CSE 438 Digital Image Processing
Self-Supervised Learning + Semantic Segmentation
This page explains how an SSL pretrained encoder becomes the backbone of a dense prediction model, reducing label demand and improving transfer when segmentation masks are limited.
Unlabeled images
to
SSL backbone
to
Segmentation decoder
to
Pixel mask
How the Combined Logic Works
Stage 1
Pretrain encoder
DINO, MAE, JEPA, or BYOL learns visual features from unlabeled images using crops, masks, targets, or teacher-student matching.
Stage 2
Add decoder
A segmentation decoder upsamples encoder features and produces class logits for every pixel.
Stage 3
Fine-tune masks
Supervised training uses labeled masks. The backbone can be frozen first, then unfrozen with a smaller learning rate.
PyTorch Code With Comments
import torch
import torch.nn as nn
from torchvision.models import vit_b_16
class SSLViTBackbone(nn.Module):
def __init__(self, checkpoint_path):
super().__init__()
self.encoder = vit_b_16(weights=None)
self.encoder.heads = nn.Identity()
# Load weights learned from an SSL method such as MAE or DINO.
# strict=False is useful when the checkpoint also contains a projector.
state = torch.load(checkpoint_path, map_location="cpu")
self.encoder.load_state_dict(state, strict=False)
def forward(self, x):
# A real dense ViT implementation should return patch tokens.

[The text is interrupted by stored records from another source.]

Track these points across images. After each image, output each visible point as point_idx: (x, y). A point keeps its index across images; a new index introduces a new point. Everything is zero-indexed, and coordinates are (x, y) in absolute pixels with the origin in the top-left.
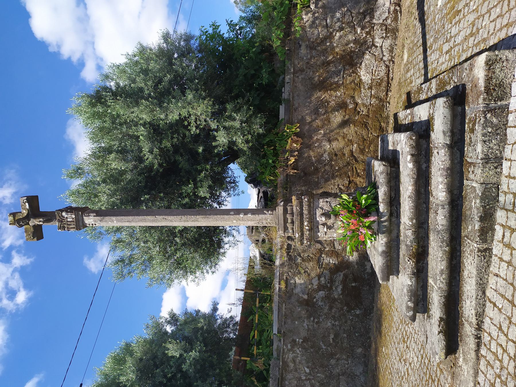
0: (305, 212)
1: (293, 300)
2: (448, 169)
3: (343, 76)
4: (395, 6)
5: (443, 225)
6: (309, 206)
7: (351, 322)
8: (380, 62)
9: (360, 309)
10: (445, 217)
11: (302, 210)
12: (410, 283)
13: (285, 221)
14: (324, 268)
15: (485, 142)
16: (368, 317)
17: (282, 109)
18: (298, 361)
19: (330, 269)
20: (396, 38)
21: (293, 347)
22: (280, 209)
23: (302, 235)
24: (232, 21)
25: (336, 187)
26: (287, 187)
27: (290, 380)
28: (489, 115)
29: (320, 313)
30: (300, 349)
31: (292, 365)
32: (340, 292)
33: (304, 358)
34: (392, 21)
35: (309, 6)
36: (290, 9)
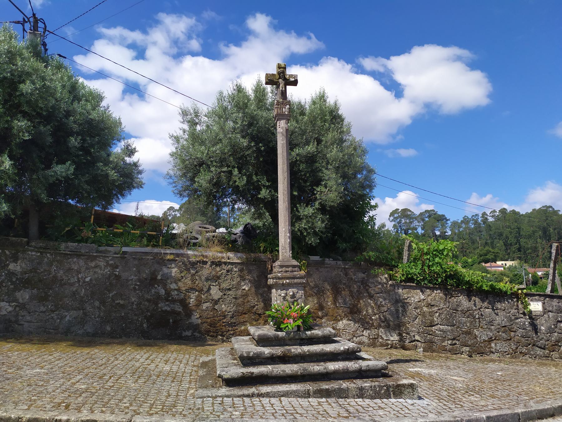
0: (296, 281)
1: (156, 266)
2: (348, 370)
3: (342, 307)
4: (391, 345)
5: (314, 369)
6: (300, 283)
7: (136, 320)
8: (352, 335)
9: (148, 327)
10: (319, 370)
11: (297, 279)
12: (266, 353)
13: (287, 266)
14: (186, 294)
15: (371, 387)
16: (140, 335)
17: (317, 258)
18: (97, 270)
19: (186, 300)
20: (369, 346)
21: (111, 265)
22: (295, 263)
23: (279, 278)
24: (375, 219)
25: (256, 303)
26: (256, 261)
27: (78, 263)
28: (385, 388)
29: (144, 291)
30: (109, 272)
31: (93, 264)
32: (164, 309)
33: (100, 277)
34: (380, 342)
35: (391, 280)
36: (389, 265)
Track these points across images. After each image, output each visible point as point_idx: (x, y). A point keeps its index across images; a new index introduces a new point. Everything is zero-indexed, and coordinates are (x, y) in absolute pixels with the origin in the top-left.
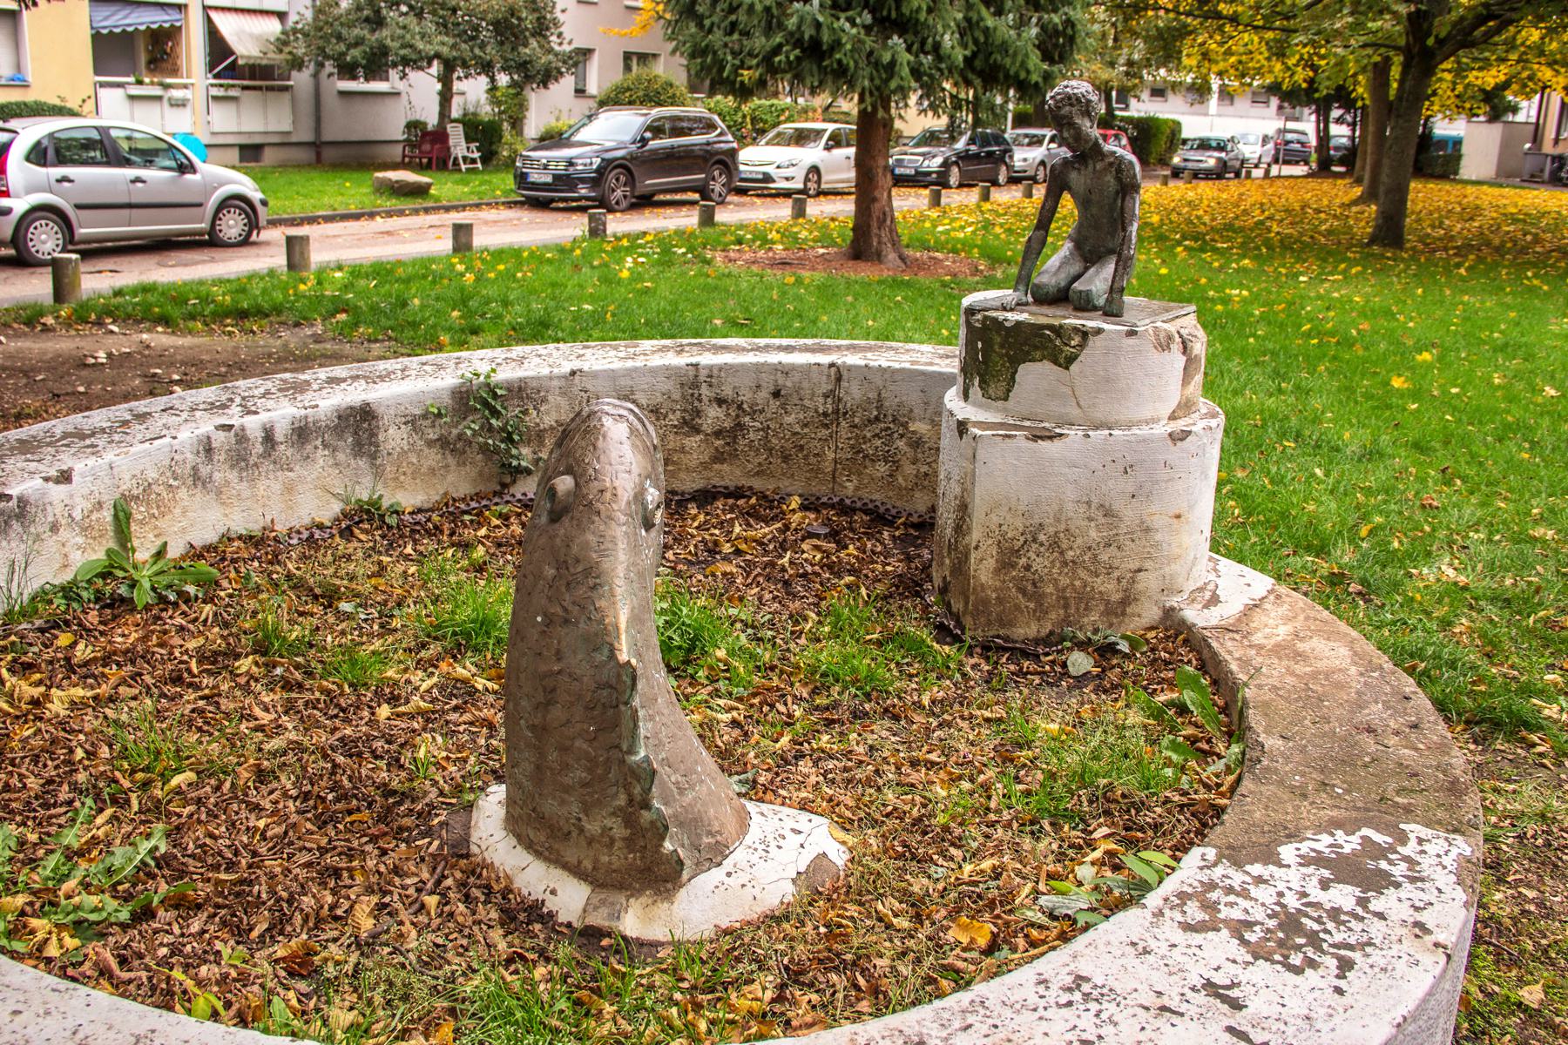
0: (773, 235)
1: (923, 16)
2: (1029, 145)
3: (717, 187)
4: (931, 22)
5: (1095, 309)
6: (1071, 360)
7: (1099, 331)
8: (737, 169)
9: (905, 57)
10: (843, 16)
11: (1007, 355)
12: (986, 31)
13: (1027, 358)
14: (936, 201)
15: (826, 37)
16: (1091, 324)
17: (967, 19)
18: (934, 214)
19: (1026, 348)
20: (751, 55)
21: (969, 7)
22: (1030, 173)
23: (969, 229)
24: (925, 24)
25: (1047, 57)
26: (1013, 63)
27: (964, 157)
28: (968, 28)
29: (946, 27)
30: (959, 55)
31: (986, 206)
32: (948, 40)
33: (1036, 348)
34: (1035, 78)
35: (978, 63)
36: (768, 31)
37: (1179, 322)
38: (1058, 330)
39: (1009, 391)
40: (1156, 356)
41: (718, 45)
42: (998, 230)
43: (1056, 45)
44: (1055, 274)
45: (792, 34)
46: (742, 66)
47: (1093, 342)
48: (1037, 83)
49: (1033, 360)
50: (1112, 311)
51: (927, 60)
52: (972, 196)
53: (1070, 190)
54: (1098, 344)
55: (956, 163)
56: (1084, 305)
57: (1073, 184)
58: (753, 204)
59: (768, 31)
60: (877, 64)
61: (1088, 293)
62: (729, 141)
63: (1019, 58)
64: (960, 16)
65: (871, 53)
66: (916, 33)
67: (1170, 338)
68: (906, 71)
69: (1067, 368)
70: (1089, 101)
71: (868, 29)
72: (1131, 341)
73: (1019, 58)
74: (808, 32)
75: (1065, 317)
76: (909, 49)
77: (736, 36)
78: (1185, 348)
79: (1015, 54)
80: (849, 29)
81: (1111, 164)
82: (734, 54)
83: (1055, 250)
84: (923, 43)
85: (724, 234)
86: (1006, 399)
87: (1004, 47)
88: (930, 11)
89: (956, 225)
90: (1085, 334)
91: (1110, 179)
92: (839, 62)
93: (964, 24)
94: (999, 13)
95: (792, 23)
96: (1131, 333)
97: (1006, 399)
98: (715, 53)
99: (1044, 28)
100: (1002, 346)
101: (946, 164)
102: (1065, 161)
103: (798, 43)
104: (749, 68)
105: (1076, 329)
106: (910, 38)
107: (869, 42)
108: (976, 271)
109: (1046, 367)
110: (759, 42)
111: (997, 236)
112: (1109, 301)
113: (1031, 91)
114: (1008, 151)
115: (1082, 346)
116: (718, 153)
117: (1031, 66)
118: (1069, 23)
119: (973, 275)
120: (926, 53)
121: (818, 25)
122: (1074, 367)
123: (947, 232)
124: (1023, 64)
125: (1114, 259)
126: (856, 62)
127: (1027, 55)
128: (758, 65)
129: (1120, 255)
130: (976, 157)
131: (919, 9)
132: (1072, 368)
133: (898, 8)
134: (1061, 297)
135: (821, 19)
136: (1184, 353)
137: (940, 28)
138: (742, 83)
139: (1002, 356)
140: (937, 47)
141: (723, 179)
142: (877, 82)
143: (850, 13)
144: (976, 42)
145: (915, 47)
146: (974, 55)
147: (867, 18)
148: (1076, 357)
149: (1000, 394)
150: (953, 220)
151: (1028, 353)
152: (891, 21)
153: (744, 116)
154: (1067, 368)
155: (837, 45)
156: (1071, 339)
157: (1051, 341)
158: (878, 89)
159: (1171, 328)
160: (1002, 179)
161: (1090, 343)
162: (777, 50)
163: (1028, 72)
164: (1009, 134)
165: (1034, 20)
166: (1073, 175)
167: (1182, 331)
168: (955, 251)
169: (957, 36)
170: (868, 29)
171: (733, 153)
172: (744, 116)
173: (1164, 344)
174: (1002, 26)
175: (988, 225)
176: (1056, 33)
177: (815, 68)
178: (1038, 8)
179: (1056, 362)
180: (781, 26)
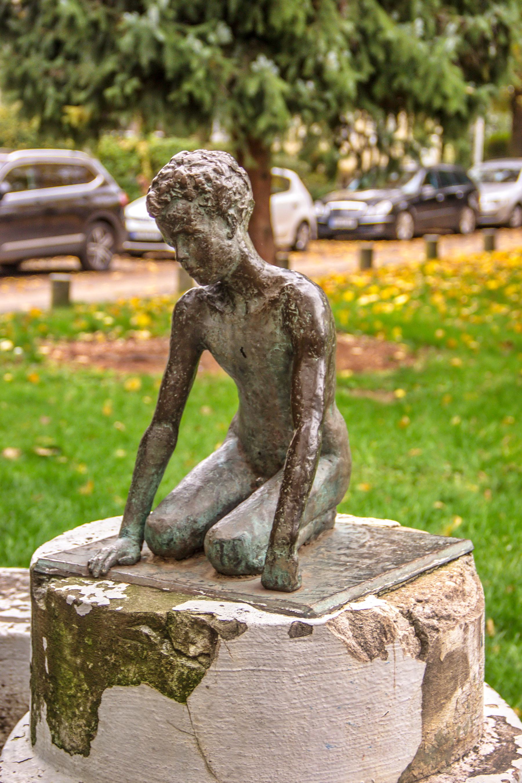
0: (141, 319)
1: (300, 29)
2: (505, 181)
3: (99, 250)
4: (311, 36)
5: (252, 571)
6: (189, 683)
7: (237, 629)
8: (123, 226)
9: (277, 86)
10: (192, 31)
11: (83, 668)
12: (388, 46)
13: (110, 677)
14: (367, 259)
15: (170, 62)
16: (225, 611)
17: (361, 31)
18: (361, 280)
19: (112, 658)
20: (78, 87)
21: (364, 13)
22: (503, 217)
23: (401, 300)
24: (304, 41)
25: (473, 75)
26: (424, 87)
27: (417, 203)
28: (362, 43)
29: (330, 43)
30: (350, 81)
31: (434, 266)
32: (335, 61)
33: (128, 659)
34: (455, 105)
35: (379, 90)
36: (100, 54)
37: (411, 592)
38: (164, 626)
39: (90, 737)
40: (356, 672)
41: (36, 73)
42: (438, 299)
43: (485, 59)
44: (190, 502)
45: (127, 58)
46: (69, 102)
47: (229, 650)
48: (458, 114)
49: (124, 682)
50: (276, 583)
51: (307, 89)
52: (413, 254)
53: (209, 348)
54: (237, 653)
55: (407, 210)
56: (231, 566)
57: (211, 339)
58: (146, 271)
59: (100, 54)
60: (241, 97)
61: (236, 543)
62: (116, 193)
63: (432, 81)
64: (349, 26)
65: (233, 82)
66: (292, 52)
67: (385, 631)
68: (278, 105)
69: (183, 700)
70: (220, 190)
71: (227, 49)
72: (302, 645)
73: (432, 81)
74: (146, 56)
75: (190, 593)
76: (283, 75)
77: (59, 61)
78: (423, 643)
79: (427, 75)
80: (200, 49)
81: (274, 302)
82: (59, 85)
83: (199, 451)
84: (301, 65)
85: (77, 317)
86: (86, 752)
87: (412, 65)
88: (310, 20)
89: (386, 294)
90: (214, 633)
91: (273, 327)
92: (190, 95)
93: (357, 37)
94: (406, 18)
95: (126, 42)
96: (300, 631)
97: (86, 752)
98: (34, 84)
99: (466, 36)
100: (75, 652)
101: (395, 213)
102: (201, 300)
103: (136, 70)
104: (78, 104)
105: (199, 625)
106: (284, 59)
107: (229, 67)
108: (390, 361)
109: (146, 695)
110: (89, 70)
111: (435, 309)
112: (271, 561)
113: (454, 123)
114: (473, 191)
115: (209, 655)
116: (98, 208)
117: (448, 89)
118: (501, 28)
119: (385, 366)
120: (305, 79)
121: (159, 46)
122: (196, 698)
123: (370, 305)
124: (438, 88)
125: (279, 480)
126: (213, 95)
127: (442, 76)
128: (87, 101)
129: (288, 473)
130: (433, 202)
131: (294, 20)
132: (191, 699)
133: (266, 19)
134: (191, 549)
135: (161, 36)
136: (421, 655)
137: (322, 45)
138: (69, 124)
139: (76, 670)
140: (319, 71)
141: (107, 241)
142: (242, 120)
143: (202, 28)
144: (373, 60)
145: (292, 71)
146: (373, 78)
147: (223, 33)
148: (200, 676)
149: (77, 741)
150: (382, 287)
151: (115, 667)
152: (259, 36)
153: (140, 161)
154: (183, 700)
155: (185, 72)
156: (188, 641)
157: (152, 646)
158: (244, 129)
159: (387, 608)
160: (466, 224)
161: (222, 652)
162: (109, 80)
163: (445, 98)
164: (475, 173)
165: (452, 27)
166: (212, 322)
167: (419, 611)
168: (371, 333)
169: (347, 54)
170: (227, 49)
171: (118, 209)
172: (140, 161)
173: (374, 643)
174: (406, 36)
175: (426, 293)
176: (485, 43)
177: (160, 105)
178: (462, 9)
179: (163, 687)
180: (114, 48)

# This simplified example returns a global feature vector.
return self.encoder(x)
class SimpleSegmentationHead(nn.Module):
def __init__(self, in_channels=768, num_classes=6):
super().__init__()
self.proj = nn.Sequential(
# 1x1 convolution maps SSL feature channels to class channels.
nn.Conv2d(in_channels, 256, kernel_size=1),
nn.BatchNorm2d(256),
nn.ReLU(inplace=True),
nn.Conv2d(256, num_classes, kernel_size=1)
)
def forward(self, features, image_size):
logits = self.proj(features)
# Upsample low-resolution logits to the original mask size.
return nn.functional.interpolate(
logits,
size=image_size,
mode="bilinear",
align_corners=False
)
criterion = nn.CrossEntropyLoss(ignore_index=255)
optimizer = torch.optim.AdamW([
{
"params": backbone.parameters(),
"lr": 1e-5 # small LR protects pretrained SSL features
},
{
"params": decoder.parameters(),
"lr": 1e-4 # larger LR because decoder starts from scratch
}
], weight_decay=1e-4)
for images, masks in train_loader:
images = images.to(device)
masks = masks.to(device)
features = backbone(images)
logits = decoder(features, image_size=masks.shape[-2:])
loss = criterion(logits, masks)
optimizer.zero_grad()
loss.backward()
optimizer.step()
# Phase 1: train only the decoder.
for param in backbone.parameters():
param.requires_grad = False
for param in decoder.parameters():
param.requires_grad = True
# Phase 2: unfreeze the last encoder blocks.
# This adapts SSL features to the segmentation dataset.
for name, param in backbone.named_parameters():
if "encoder.layers.encoder_layer_10" in name or "encoder.layers.encoder_layer_11" in name:
param.requires_grad = True
# Always build the optimizer after changing requires_grad.
trainable_params = filter(lambda p: p.requires_grad, list(backbone.parameters()) + list(decoder.parameters()))
Training Notes for Students
When labels are scarce
Use SSL pretraining on unlabeled domain images, then fine-tune with the smaller labeled mask dataset.
When masks are noisy
Freeze more of the backbone and train the decoder first, so noisy masks do not destroy general visual features.
When objects are small
Use higher image resolution, multi-scale features, and class-balanced losses if foreground pixels are rare.